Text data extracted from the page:
========
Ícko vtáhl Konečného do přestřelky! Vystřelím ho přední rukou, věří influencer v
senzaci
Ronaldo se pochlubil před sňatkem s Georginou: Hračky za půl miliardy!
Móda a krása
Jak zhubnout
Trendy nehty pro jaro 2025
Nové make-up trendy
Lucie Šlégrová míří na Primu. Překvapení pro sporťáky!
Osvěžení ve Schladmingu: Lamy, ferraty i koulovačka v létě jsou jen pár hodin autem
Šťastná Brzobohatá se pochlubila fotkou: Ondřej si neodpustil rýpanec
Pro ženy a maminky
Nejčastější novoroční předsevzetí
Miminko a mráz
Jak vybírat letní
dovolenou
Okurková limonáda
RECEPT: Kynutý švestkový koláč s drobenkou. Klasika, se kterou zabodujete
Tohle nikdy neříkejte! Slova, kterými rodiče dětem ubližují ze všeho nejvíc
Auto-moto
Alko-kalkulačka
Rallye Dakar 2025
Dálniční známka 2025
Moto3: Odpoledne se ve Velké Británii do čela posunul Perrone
========
◆ Work request ◆
How many lines of the records contain the string "Brzobohatá"? Give only the number.

◆ Solution for this task ◆
1